I yearn for a time when I'll be able to express myself in French in complete phrases and thoughtful opinions. At the moment, I have this monumental weight of self-consciousness that drags me back to feeling like a shy 13-year-old. Yet, I have an enormous appreciation for those who communicate every day in a foreign language. It makes me want to shake the American education system and demand foreign language classes be taught from kindergarten. Beginning a foreign language in 8th grade, as I did, is inexcusable in a world as interconnected as it is now.
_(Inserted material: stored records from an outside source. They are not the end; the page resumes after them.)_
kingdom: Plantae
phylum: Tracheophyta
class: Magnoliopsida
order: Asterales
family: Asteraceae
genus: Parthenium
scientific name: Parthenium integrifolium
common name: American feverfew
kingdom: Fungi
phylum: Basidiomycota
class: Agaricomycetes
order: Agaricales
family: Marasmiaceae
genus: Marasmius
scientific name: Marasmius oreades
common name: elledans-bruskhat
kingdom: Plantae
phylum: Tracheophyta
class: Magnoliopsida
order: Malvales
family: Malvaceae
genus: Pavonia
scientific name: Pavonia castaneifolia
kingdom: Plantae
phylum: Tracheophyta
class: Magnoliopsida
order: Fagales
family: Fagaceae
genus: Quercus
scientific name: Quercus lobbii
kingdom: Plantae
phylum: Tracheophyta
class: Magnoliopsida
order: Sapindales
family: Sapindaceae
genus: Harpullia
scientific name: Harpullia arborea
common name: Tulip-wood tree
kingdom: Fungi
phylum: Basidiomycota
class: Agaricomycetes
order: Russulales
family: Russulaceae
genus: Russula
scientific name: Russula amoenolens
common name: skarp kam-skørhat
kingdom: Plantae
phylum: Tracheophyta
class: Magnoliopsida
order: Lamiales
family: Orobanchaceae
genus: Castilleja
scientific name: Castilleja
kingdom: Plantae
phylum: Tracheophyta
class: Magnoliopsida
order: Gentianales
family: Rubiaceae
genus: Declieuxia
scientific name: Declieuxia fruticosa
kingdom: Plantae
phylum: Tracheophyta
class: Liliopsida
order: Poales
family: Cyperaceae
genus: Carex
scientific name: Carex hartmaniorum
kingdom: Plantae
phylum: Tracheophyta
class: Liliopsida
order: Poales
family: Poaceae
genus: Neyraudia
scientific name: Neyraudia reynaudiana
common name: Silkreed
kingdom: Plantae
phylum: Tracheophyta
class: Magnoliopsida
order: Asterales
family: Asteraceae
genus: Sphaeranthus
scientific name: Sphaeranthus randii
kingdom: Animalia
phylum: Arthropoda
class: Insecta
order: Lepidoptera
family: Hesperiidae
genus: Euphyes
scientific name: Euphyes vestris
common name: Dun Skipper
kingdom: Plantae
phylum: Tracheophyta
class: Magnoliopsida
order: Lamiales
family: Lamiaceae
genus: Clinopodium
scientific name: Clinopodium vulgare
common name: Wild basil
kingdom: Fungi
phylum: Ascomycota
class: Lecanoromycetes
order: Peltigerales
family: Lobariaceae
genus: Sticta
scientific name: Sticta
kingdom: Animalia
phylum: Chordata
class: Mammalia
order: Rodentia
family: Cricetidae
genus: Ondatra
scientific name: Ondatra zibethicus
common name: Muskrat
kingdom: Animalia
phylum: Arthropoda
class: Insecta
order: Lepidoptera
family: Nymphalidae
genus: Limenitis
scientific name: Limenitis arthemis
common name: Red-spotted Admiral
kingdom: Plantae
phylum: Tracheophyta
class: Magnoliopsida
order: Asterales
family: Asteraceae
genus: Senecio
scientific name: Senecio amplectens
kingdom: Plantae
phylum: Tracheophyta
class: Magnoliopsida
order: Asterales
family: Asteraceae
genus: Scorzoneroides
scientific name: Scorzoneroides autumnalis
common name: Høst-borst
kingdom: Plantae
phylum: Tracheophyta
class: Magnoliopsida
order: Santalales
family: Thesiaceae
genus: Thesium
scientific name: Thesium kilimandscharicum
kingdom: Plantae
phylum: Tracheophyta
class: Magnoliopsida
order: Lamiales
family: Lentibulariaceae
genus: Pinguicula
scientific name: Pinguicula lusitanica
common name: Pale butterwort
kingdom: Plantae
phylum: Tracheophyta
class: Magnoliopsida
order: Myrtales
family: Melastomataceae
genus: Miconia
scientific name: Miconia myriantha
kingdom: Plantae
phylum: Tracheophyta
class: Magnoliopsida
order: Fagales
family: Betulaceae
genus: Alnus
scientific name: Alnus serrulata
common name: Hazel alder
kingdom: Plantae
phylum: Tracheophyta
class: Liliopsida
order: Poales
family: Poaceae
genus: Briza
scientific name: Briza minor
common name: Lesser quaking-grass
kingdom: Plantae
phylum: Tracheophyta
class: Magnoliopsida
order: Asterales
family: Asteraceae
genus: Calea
Until fluency, I'm stuck giving myself little pep talks before going out into public. I suck up my pride and venture forth with simple sentences and myriad hand gestures. I smile and try my hardest. I must comfort myself with the thought that those who judge have never been in a foreign situation themselves. Maybe they have no appreciation for how difficult it is for Americans to make that guttural r sound, or the half whisper, half spit noise one has to make when saying oui, je suis, bonne nuit... ([ɥ] for the IPA junkies out there). Mostly, I enjoy how beautiful the French language is and try to be patient with myself while I'm still learning. One day, I will be able to communicate; when that day comes, I'm going to smash down all those closed doors with my powerful language. Until then, je vous souhaite une bonne nuit.